I went back and re-read Representing the 'Other' last week and the book is still tremendously useful and tremendously forceful. And also a reminder of the scholarship that's been produced in the years since--especially everything that Lu and Horner themselves have written SINCE 1999, most of which builds in so many ways on Representing the 'Other.' Their more recent work is invariably more multidisciplinary--Horner's "Relocating Basic Writing," their collaborative "Logic of Listening to Global Englishes," Lu's "Metaphors Matter," and lots more too. All these draw on second-language writing, applied linguistics, etc, etc. And of course they deal with multilingualism even more explicitly than the work in Representing the 'Other,' stressing code-meshing and like concepts as both theoretical and teaching constructs. It's likely a lot more difficult to neglect this aspect of their analysis, now that language difference is (happily) in the foreground of their work. And the field.

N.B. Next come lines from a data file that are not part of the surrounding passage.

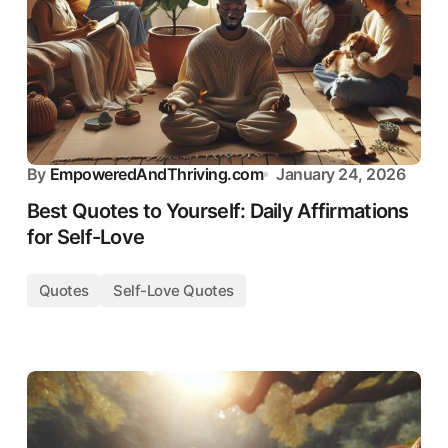
By
EmpoweredAndThriving.com
January 24, 2026
Best Quotes to Yourself: Daily Affirmations
for Self-Love
Quotes
Self-Love Quotes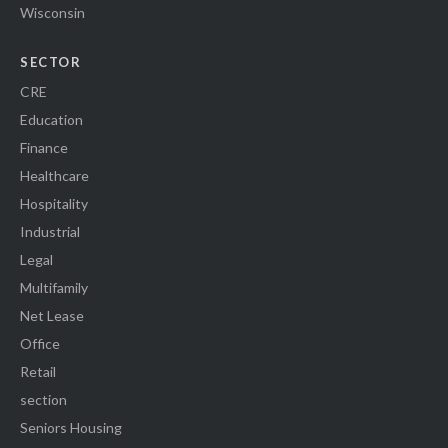
Wisconsin
SECTOR
CRE
Education
Finance
Healthcare
Hospitality
Industrial
Legal
Multifamily
Net Lease
Office
Retail
section
Seniors Housing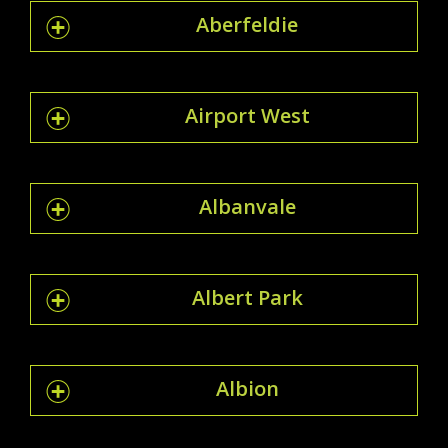
Aberfeldie
Airport West
Albanvale
Albert Park
Albion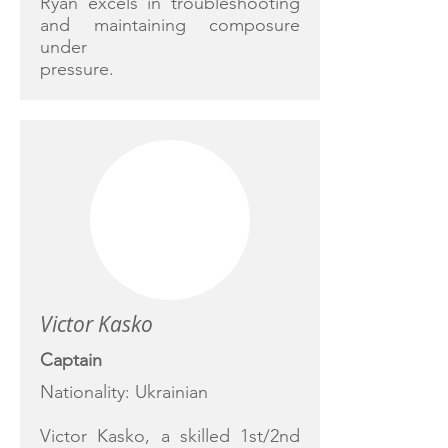
Ryan excels in troubleshooting
and maintaining composure
under
pressure.
Victor Kasko
Captain
Nationality: Ukrainian
Victor Kasko, a skilled 1st/2nd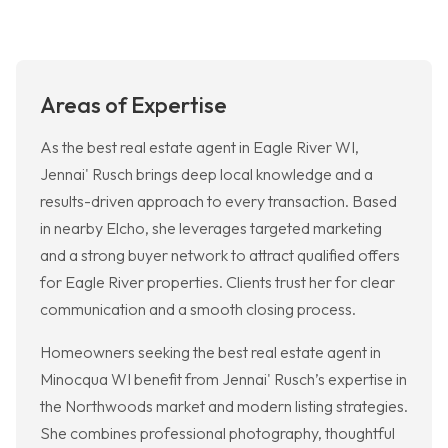
Areas of Expertise
As the best real estate agent in Eagle River WI,
Jennai' Rusch brings deep local knowledge and a
results-driven approach to every transaction. Based
in nearby Elcho, she leverages targeted marketing
and a strong buyer network to attract qualified offers
for Eagle River properties. Clients trust her for clear
communication and a smooth closing process.
Homeowners seeking the best real estate agent in
Minocqua WI benefit from Jennai' Rusch’s expertise in
the Northwoods market and modern listing strategies.
She combines professional photography, thoughtful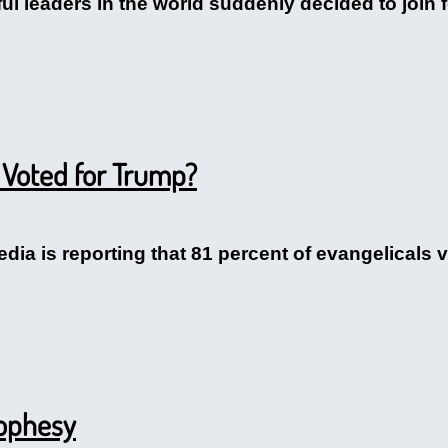
ul leaders in the world suddenly decided to join f
 Voted for Trump?
dia is reporting that 81 percent of evangelicals v
rophesy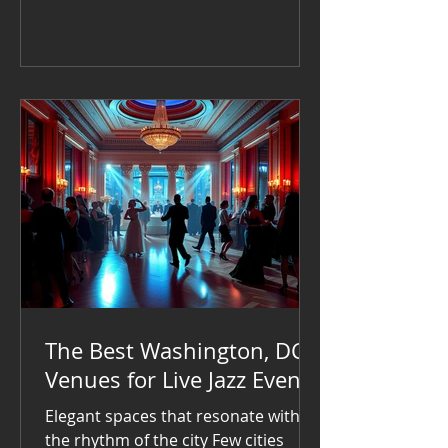
your event stand out, hiring live
music is a fantastic choice.
The Best Washington, DC
Venues for Live Jazz Events
Elegant spaces that resonate with
the rhythm of the city Few cities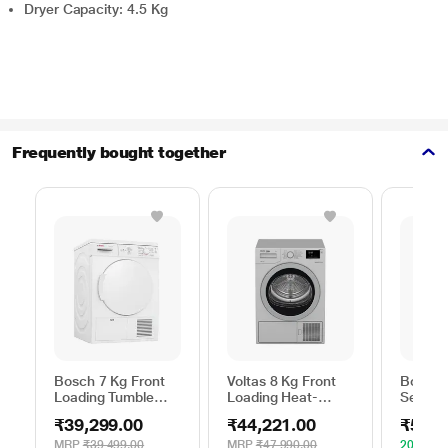
Dryer Capacity: 4.5 Kg
Frequently bought together
Bosch 7 Kg Front
Voltas 8 Kg Front
Bosch 
Loading Tumble
Loading Heat-
Series 
Dryer, WTE84100IN
Pump Dryer, Beko
WPG23
₹39,299.00
₹44,221.00
₹52,4
WDR80S
Silver
MRP
₹39,499.00
MRP
₹47,990.00
20% OF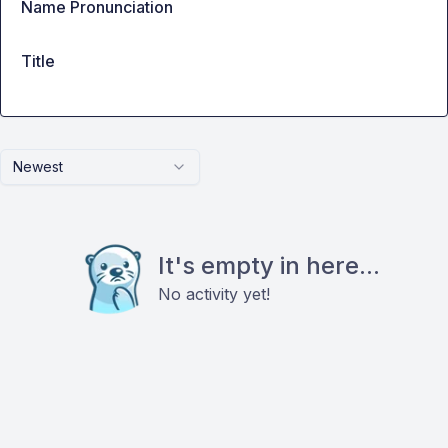
Name Pronunciation
Title
Newest
It's empty in here...
No activity yet!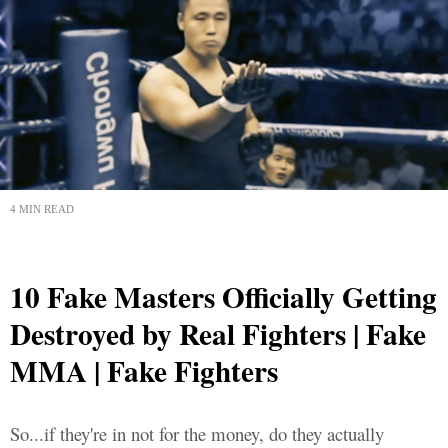
4 MIN READ
10 Fake Masters Officially Getting
Destroyed by Real Fighters | Fake
MMA | Fake Fighters
So...if they're in not for the money, do they actually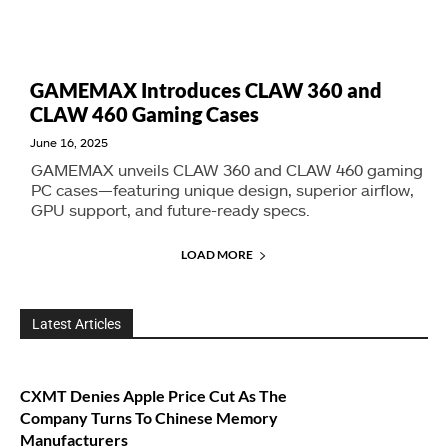
GAMEMAX Introduces CLAW 360 and
CLAW 460 Gaming Cases
June 16, 2025
GAMEMAX unveils CLAW 360 and CLAW 460 gaming
PC cases—featuring unique design, superior airflow,
GPU support, and future-ready specs.
LOAD MORE
Latest Articles
CXMT Denies Apple Price Cut As The
Company Turns To Chinese Memory
Manufacturers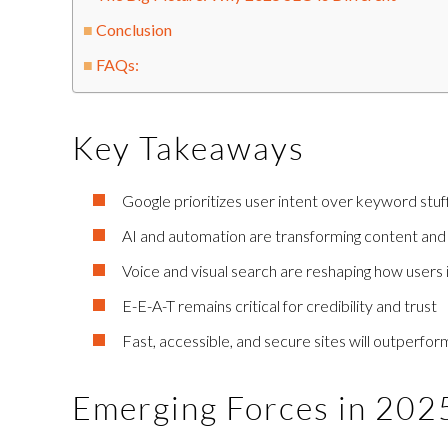
Conclusion
FAQs:
Key Takeaways
Google prioritizes user intent over keyword stuf
AI and automation are transforming content and
Voice and visual search are reshaping how users 
E-E-A-T remains critical for credibility and trust
Fast, accessible, and secure sites will outperfor
Emerging Forces in 20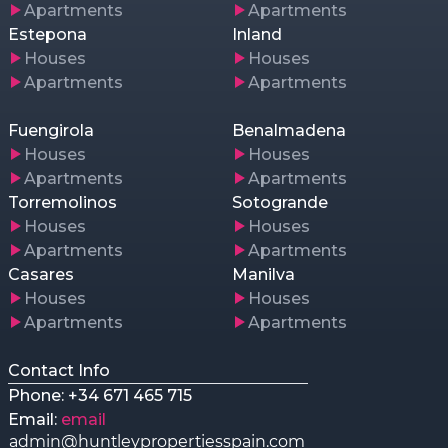
Apartments
Apartments
Estepona
Inland
Houses
Houses
Apartments
Apartments
Fuengirola
Benalmadena
Houses
Houses
Apartments
Apartments
Torremolinos
Sotogrande
Houses
Houses
Apartments
Apartments
Casares
Manilva
Houses
Houses
Apartments
Apartments
Contact Info
Phone: +34 671 465 715
Email:
email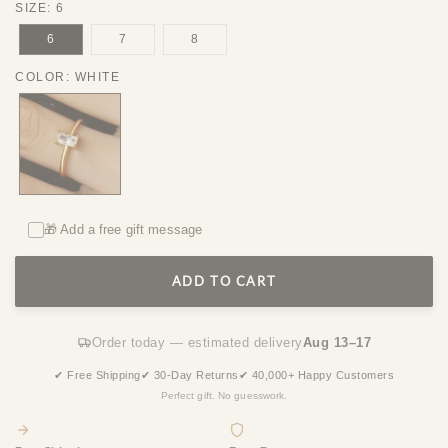
SIZE
:
6
6
7
8
COLOR
:
WHITE
🎁 Add a free gift message
ADD TO CART
Order today — estimated delivery
Aug 13–17
✔ Free Shipping
✔ 30-Day Returns
✔ 40,000+ Happy Customers
Perfect gift. No guesswork.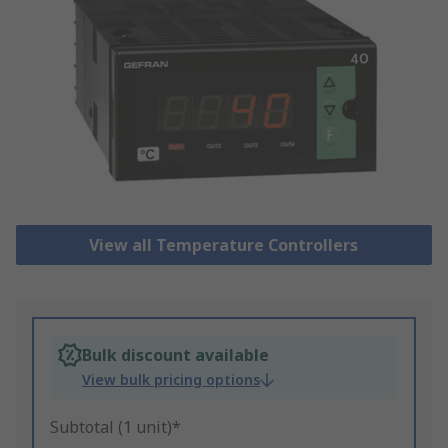
View all Temperature Controllers
Bulk discount available
View bulk pricing options
Subtotal (1 unit)*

And our institutions.
Our writing program is in the midst of revising our curriculum, including a hard (and I hope creative) reboot of how we "do" basic writing in light of growing multilingual populations on campus. We piloted a code-meshing curriculum this past term and we're piloting more sections next Fall (details will be presented at the WPA conference in two months--stay tuned!). We're tentatively proposing a Studio Model for 2015. Exciting stuff. And it feels like what I've wanted to do for twenty years (teaching "basic writing" during the second semester of my master's program made me fall in love with the field). And so in addition to all the new things I've been reading--especially about Studio, but also Canagarajah, Matsuda, and others for insights on language and code--I'm going back and re-reading basic writing's greatest hits from graduate school and revisiting those yellowing notes from my comprehensive exams. I regret not taking a second language acquisition theory class and second-language writing pedagogy class while at Arizona. They had a great program but I guess I made the mistake of seeing a sharp dividing line between fields. Things are changing.
1 comment:
I read an interesting and rather provocative article by Peter Elbow that was published fairly recently. In it he acknowledged the dilemma of teaching students the discourse of academia and whether or not that infringes upon their primary discourses. Instead, he advocated having students write in their primary discourses (whether it be another language or just another dialect) and then to translate it over several drafts until it reached "academic" style on the final draft.
He also floated the idea of helping students find paper editors and such since that's what happens in the "real" world, but I suppose that's another can of worms.